Joe A. Vinson, Ph.D.
Department of Chemistry
University of Scranton

Background
Amylase is a digestive tract enzyme, which breaks down starch into small units capable of being further degraded to glucose, which is used for fuel for normal metabolism and body homeostasis. Clinical use of inhibitors of amylase activity has widespread appeal because a controlled reduction of starch digestion could influence carbohydrate uptake in diabetes and obesity, the latter of which is a current problem with 20% of the US population. Of course obesity is also linked to a greater risk of diabetes. A search in the National Library of Medicine Database reveals that there are 1098 articles concerning amylase inhibition. About 15 years ago there were a number of articles concerning the use of commercial bean-derived extracts. Also there were several articles indicating that some of these products, which were good in vitro inhibitors, were not effective when given to humans.

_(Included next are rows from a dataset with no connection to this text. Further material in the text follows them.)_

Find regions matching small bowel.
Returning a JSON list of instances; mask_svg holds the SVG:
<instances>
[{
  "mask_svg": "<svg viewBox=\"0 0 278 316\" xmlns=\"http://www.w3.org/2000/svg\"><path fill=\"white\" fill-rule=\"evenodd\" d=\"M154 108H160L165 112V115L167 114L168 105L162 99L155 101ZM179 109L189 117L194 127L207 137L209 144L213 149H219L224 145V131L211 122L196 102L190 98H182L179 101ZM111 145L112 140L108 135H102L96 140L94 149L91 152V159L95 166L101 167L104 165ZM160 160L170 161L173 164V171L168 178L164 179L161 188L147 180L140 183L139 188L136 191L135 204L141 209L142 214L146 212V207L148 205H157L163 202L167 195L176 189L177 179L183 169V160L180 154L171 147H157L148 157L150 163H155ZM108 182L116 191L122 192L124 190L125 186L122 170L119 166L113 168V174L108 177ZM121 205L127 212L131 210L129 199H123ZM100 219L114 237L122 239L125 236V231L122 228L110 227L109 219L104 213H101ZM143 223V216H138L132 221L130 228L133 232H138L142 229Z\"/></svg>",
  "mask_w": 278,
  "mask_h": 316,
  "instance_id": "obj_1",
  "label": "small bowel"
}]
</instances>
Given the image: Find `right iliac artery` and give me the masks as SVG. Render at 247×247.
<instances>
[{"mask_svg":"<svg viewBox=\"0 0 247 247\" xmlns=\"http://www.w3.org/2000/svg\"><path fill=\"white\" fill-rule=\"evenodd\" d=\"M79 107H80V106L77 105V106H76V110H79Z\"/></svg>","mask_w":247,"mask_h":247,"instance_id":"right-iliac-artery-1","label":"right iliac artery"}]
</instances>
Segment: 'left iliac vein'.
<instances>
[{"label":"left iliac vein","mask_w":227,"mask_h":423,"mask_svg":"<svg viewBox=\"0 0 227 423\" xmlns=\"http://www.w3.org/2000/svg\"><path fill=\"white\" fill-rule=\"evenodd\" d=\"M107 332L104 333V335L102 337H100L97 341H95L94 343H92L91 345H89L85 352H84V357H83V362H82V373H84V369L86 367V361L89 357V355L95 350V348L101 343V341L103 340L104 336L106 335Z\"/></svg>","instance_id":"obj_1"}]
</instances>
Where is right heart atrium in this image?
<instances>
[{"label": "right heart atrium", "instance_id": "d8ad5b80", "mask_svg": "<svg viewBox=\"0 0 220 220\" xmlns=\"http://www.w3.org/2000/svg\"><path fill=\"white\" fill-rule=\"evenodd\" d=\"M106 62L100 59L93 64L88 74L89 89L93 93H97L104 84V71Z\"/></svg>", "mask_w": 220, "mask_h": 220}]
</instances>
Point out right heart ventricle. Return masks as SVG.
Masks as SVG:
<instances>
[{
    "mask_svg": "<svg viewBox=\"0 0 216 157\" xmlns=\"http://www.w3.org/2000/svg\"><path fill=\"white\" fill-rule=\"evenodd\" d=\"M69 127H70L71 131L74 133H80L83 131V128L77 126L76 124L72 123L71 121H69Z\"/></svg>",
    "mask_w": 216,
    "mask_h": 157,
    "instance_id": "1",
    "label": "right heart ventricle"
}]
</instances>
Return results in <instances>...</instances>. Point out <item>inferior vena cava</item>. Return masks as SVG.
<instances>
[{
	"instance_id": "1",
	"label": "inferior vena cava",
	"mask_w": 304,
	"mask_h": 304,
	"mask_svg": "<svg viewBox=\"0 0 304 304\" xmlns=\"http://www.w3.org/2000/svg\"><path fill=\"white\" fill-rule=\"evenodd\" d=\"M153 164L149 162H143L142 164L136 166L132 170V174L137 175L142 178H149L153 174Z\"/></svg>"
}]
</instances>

Possible reasons for this failure were 1) insufficient activity; 2) destruction in the gastrointestinal tract; 3) suboptimal pH conditions; and 3) different gastric emptying rates of starch and inhibitor. A comprehensive experimental investigation by a group at the Mayo Clinic in 1985 found that the major reason commercial bean amylase inhibitors have failed to influence starch digestion in humans is their low anti-amylase activity. Some inhibitors also have side effects such as diarrhea and an increase in intestinal gas. We have investigated the effectiveness of a new commercial bean extract (Bio-Phase 2250™ ).

Protocol
Five males and five females (ages 21 to 57) participated in a double-blind placebo controlled crossover study with informed consent. All subjects were employees at a commercial clinical laboratory and went about their duties as secretaries and technicians during the study. After an overnight fast, the participants were sampled for blood and then given in a random manner either 1) placebo consisting of 4 slices of white bread (60 grams of carbohydrate), 42 grams of soybean oil margarine and 4 grams of Sweet N'Low spread on the bread; 2) experimental comprising the placebo plus 1.5 grams of Bio-Phase 2250™. Plasma glucose wasmeasured, by a commercial enzyme kit (Sigma Chemical Company), from blood drawn at baseline every 30 minutes for 4 hours. After 1 week the regimen was repeated with the other supplement.

Results and Discussion
The subjects were normoglycemic as measured by fasting glucose concentration, which averaged 98 mg/dl for the placebo and 104 for the Bio-Phase 2250® . From 60 to 120 minutes (as seen in the accompanying figure) the change in plasma glucose of the Bio-Phase 2250™ group from the baseline was ½ to 1/3 of the level of the placebo group. Bio-Phase 2250™ consumption caused the plasma glucose to return to baseline values 20 minutes earlier than the placebo without Bio-Phase 2250™. The average area under the plasma glucose-time curve from 0 to 150 minutes, which is a measure of absorption and metabolism, was 57% lower with Bio-Phase 2250™. Plotting the average change in glucose concentration from 30 minutes to 210 minutes, the area under the curve was positive for the placebo but negative for Bio-Phase 2250™ . This indicates that very little of the glucose from the starch in the bread was absorbed when co-ingested with Bio-Phase 2250™ and the glucose was cleared very rapidly. No side effects were observed with this product. The promising positive preliminary results of this single dose pilot study need to be confirmed. More control of physical activity is required to decrease the variability of plasma glucose between subjects. Ingestion of Bio-Phase 2250™ with a conventional meal should be examined. Other groups such as diabetic and obese should be studied with a single dose and also in a long-term supplementation study.